Махеш чувствовал, что разрыв между ними растет. Он отчаянно искал способа снова приблизить ее к себе, но понимал, что это безнадежно.
— Да, конечно, — сухо ответил он.
— Что ж, господа, — сказал Дипак, как только его голова поравнялась с полом. — Ситуация на площади благоприятная. Полицейских не много. Стали даже появляться редкие прохожие, и одним из них рискнул побыть я. Документы не проверяют. Приглашаю всех на вечернюю прогулку. После ужина, конечно.
Ожидаемой радости его сообщение не вызвало, и Дипак уловил, что в воздухе витают проблемы посерьезнее политических. Напряженные лица Махеша и Синтии лишь на миг слегка смягчились, но тут же снова вытянулись.
В чем дело? — спросил он Махеша одними глазами.
— Мисс Спаркс собирается покинуть нас, — ответил ему Махеш.
— Может, хотя бы останетесь на ужин, мисс Спаркс? — Дипак так непосредственно удивился, что Синтия уже готова была согласиться.
— Правда, Синтия, может, поужинаешь с нами?
Махеш поймал ее взгляд, и она оказалась между двух огней: Дипак с его детской искренностью и Махеш, глаза которого просили о большем, чем ужин.
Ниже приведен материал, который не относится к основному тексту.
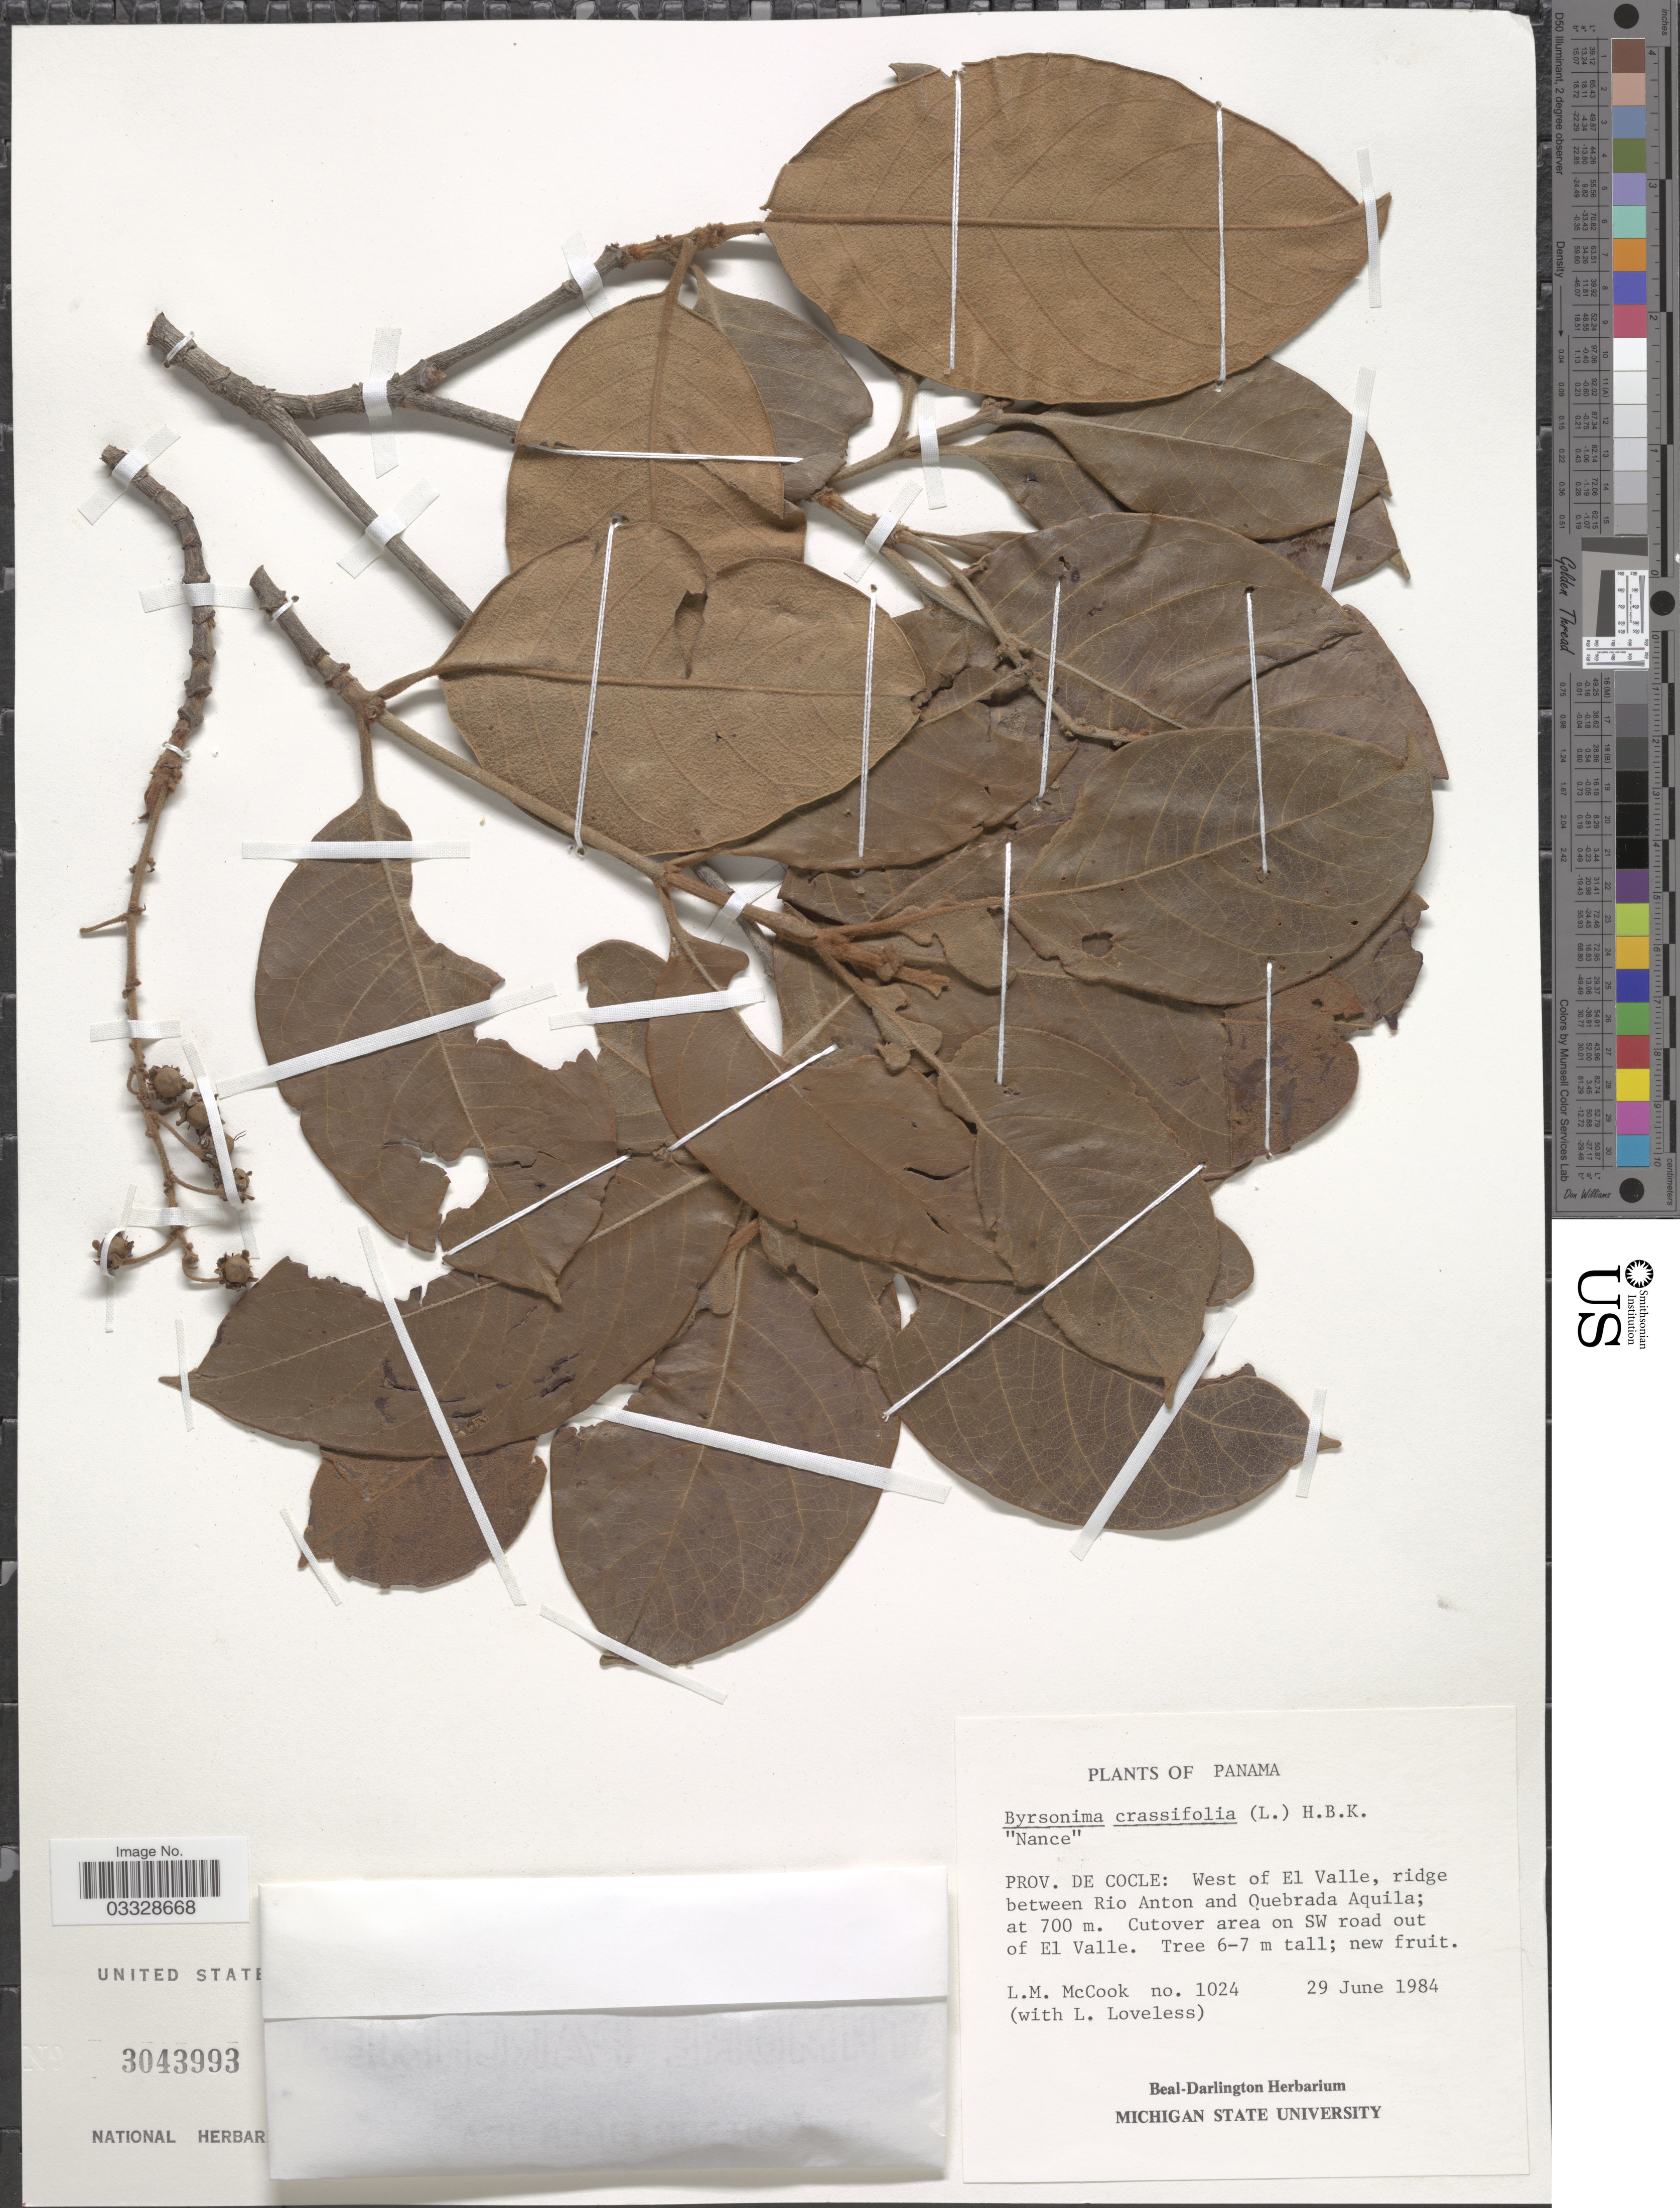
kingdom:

Они звали ее в его объятия, они обещали самые нежные ласки, они молили и требовали продлить и разделить с ним последний, оставшийся им миг любви.
Синтию с головы до ног окатило жаром. Зов в его глазах заставил ее на миг забыть о его страшном сообщении, лишающем их любовь будущего, о разъедающей душу обиде, о чувстве обреченности и одиночества, ждущего ее впереди.
Любимый, тихо откликнулось ее сердце.
Бывший, мрачно напомнил рассудок.
И чем скорее она расстанется с ним, тем легче ей будет привыкнуть к этой мысли.
— К сожалению, не могу, — торопливо сказала она. — Возможно, у меня на утро назначено интервью, и я бы хотела подготовиться к нему. Жаль, что вынуждена отказать.
— Очень жаль, — вздохнул Дипак. — Тогда я попрошу у вас разрешения, мисс Спаркс, навязаться вам в провожатые.
Синтия сквозь муку улыбнулась.
— Хорошо. — Она повернулась к Махешу. — Не будем устраивать долгих прощаний, Махеш. Я пришлю статью, когда она будет готова. Может, тебе захочется что-то добавить или исправить. Будь осторожен. И, пожалуйста, возвращайся в замок. Прощай.
— Прощай, Синтия, — беспомощно уронил он.
Их взгляды снова пересеклись и на миг замкнулись: короткая невидимая вспышка, словно молния сверкнула в пространстве между их глазами. Ослепленная Синтия направилась к лестнице.